Journal of Bone Research
Open Access

Osteoporosis and Cortical Bone Remodeling

Bronislaw Slomiany^{* *}Correspondence: Bronislaw Slomiany, Department of Medicine, University of Medicine and Dentistry of New Jersey, New Jersey, USA, Email:

Author info »

Description

Bisphosphonates are anti resorptive medicines used to treat people with osteoporosis who are at risk of fractures. Bisphosphonate therapy lowers fracture risk while also increasing Bone Mineral Density (BMD). Because BMD and bone strength are highly correlated, most studies investigating the effects of bisphosphonate medication have used these metrics as the primary endpoint. Furthermore, higher BMD is a good indicator of lower fracture risk. BMD, on the other hand, does not distinguish between trabecular and cortical bone, and its prognostic power varies by skeletal region. While shortterm alendronate treatment has been demonstrated to improve BMD at a variety of skeletal sites, the impact was most strong at trabecular bone sites. As a result, fracture-reduction outcomes differ between vertebral and non-vertebral fractures. Differences in microstructure and metabolic activity between trabecular and cortical bone may be causing this variation between sites. Because of its enormous surface area in close contact with the marrow, trabecular bone is extremely accessible for bisphosphonates, whereas intracortical bone is only accessible through its canal network. As a result, bisphosphonates may have different effects on cortical and trabecular bone.

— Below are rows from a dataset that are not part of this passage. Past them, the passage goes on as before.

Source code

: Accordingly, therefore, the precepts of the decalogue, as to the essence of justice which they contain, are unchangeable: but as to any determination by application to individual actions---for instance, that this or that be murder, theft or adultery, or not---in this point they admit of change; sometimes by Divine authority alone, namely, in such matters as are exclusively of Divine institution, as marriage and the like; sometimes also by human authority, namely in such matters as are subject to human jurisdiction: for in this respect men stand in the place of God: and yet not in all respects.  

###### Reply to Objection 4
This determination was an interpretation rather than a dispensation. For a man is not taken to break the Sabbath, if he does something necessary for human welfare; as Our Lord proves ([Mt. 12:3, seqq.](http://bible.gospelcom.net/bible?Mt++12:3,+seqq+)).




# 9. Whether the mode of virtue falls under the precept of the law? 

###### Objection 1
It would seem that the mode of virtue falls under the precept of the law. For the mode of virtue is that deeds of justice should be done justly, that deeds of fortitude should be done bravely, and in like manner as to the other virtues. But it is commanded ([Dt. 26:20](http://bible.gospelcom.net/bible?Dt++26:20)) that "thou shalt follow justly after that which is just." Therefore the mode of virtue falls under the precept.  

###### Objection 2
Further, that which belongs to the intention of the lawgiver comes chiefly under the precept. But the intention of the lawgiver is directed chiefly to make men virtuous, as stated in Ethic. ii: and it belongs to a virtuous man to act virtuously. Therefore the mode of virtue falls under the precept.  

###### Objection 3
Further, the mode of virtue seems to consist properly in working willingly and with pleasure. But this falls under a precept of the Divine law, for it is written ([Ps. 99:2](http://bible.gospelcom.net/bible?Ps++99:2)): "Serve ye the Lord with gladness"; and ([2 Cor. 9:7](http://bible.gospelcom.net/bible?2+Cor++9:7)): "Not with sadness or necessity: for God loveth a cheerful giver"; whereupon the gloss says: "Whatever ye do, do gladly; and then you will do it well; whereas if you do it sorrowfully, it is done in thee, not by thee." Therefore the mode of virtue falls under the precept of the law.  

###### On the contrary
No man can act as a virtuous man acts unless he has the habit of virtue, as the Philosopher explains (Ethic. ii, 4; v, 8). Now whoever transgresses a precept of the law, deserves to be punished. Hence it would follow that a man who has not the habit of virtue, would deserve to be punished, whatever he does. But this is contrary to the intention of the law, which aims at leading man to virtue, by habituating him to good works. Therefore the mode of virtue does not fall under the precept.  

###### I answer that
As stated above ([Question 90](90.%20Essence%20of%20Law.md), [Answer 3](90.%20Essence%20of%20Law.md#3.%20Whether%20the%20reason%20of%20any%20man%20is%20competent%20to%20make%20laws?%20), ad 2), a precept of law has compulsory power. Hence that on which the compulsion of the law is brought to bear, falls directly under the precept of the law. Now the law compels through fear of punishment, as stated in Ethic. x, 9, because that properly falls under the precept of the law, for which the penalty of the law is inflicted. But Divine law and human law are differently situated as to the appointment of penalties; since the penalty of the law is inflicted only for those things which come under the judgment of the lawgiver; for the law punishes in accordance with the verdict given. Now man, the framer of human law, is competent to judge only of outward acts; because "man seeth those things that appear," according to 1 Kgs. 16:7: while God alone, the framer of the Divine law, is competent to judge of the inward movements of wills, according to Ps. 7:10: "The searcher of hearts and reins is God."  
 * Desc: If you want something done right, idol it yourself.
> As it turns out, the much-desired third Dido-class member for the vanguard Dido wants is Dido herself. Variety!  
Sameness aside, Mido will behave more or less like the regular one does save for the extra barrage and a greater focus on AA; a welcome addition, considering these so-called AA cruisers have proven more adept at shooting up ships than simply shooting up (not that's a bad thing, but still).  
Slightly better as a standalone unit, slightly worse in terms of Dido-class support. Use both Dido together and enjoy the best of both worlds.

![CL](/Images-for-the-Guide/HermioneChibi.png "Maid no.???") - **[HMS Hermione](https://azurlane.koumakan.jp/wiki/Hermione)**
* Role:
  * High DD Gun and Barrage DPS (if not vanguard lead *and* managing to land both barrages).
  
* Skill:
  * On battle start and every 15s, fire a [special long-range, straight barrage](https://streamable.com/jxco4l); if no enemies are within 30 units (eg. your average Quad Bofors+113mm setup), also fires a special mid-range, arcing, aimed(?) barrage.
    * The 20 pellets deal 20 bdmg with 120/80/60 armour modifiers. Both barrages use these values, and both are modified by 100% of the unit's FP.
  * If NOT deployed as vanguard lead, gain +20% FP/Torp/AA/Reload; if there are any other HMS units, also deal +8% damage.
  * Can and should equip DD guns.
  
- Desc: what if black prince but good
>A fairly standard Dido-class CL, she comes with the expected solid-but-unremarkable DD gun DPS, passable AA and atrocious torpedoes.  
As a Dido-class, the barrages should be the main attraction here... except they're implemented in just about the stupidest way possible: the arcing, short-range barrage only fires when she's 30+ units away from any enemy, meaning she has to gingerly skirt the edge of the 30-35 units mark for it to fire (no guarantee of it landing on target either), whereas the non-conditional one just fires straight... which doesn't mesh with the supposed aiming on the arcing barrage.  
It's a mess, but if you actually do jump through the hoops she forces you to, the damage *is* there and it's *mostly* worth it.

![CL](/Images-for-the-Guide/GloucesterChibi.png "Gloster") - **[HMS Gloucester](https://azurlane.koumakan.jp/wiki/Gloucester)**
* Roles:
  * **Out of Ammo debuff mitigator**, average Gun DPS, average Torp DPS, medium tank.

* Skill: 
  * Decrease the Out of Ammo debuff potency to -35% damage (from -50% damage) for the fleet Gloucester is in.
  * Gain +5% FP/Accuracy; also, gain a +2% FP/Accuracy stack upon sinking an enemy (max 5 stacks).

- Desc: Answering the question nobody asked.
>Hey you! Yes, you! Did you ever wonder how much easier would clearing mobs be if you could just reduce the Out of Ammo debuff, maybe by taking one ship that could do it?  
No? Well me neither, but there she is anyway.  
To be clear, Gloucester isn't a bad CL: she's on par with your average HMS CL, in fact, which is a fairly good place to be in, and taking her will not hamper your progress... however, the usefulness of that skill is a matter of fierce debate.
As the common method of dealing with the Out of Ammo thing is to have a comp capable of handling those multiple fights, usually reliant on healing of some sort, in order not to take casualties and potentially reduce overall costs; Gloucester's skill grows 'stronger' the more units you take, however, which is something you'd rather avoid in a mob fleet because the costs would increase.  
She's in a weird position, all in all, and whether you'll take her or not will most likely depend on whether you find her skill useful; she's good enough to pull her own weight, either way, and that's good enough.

After treatment with alendronate and risedronate, serum markers of bone resorption C-terminal Telopeptide (CTX) and N-terminal Telopeptide (NTX) decrease, but serum markers of bone formation like P1NP (N-propeptide of type I collagen) and bone alkaline phosphatase decrease, indicating that alendronate reduces bone turnover. Alendronate inhibits bone production, according to histomorphometric examinations of trabecular bone that looked at factors like osteoid/mineralizing surfaces per bone surface and bone activation frequency. On the other hand, there is no good histomorphometric measure of bone resorption, and the ones that have been reported, such as osteoclast/eroded surfaces per bone surface, show no reduction after therapy with alendronate. Because bone production and resorption are generally linked during the bone remodeling process, decrease in bone formation has been interpreted as a consequence of reduction in bone resorption, despite the lack of a strong histomorphometric marker of resorption. Because of the bisphosphonate-induced reduction in bone production, the higher BMD reported in clinical trials is likely due to an enhanced degree of bone matrix mineralization.

In contrast, the bone mass appears to be unaltered. According to a new study on trabecular bone, alendronate treatment resulted in the buildup of halted degraded surfaces without indications of active resorption or surrounding bone growth, indicating a protracted reversal phase. The low number of osteoblastic reversal cells found on arrested eroding surfaces is likely due to an insufficient incorporation of osteoprogenitors, which hampered their transition to formation. When resorption is initiated and pores are extended, cortical pores provide a direct measure of bone loss, according to a histomorphometric analysis relating the pores bone remodeling type and stage directly to cortical porosity (e.g., bone loss). This is in contrast to traditional bone surface-based histomorphometric techniques employed on trabecular bone surfaces, where there are no direct assessments of trabecular bone loss since trabeculae disappear as the bone degrades. As a result, the remodeling activities on the trabeculae can only be linked to the surviving trabecular bone volume, not the actual bone loss.

As the incidence of formative pores decreases in the treated group, alendronate produces an accumulation of degraded holes, indicating a protracted reversal-resorption phase. Bisphosphonates have an effect on both the trabecular and cortical compartments of the brain. Furthermore, the accumulation of eroded holes caused by bisphosphonates, which was regarded as a protracted reversal-resorption phase, was only seen after three years of treatment, implying that treatment duration is important. According to this theory, even lengthier therapy would result in an increased buildup of eroded pores, which would merge and form wider eroded cavities, as seen in a long-term bisphosphonate user's atypical femoral fracture site. More research is needed to confirm the significance of this idea in bisphosphonate-related Atypical Femur Fractures (AFFs).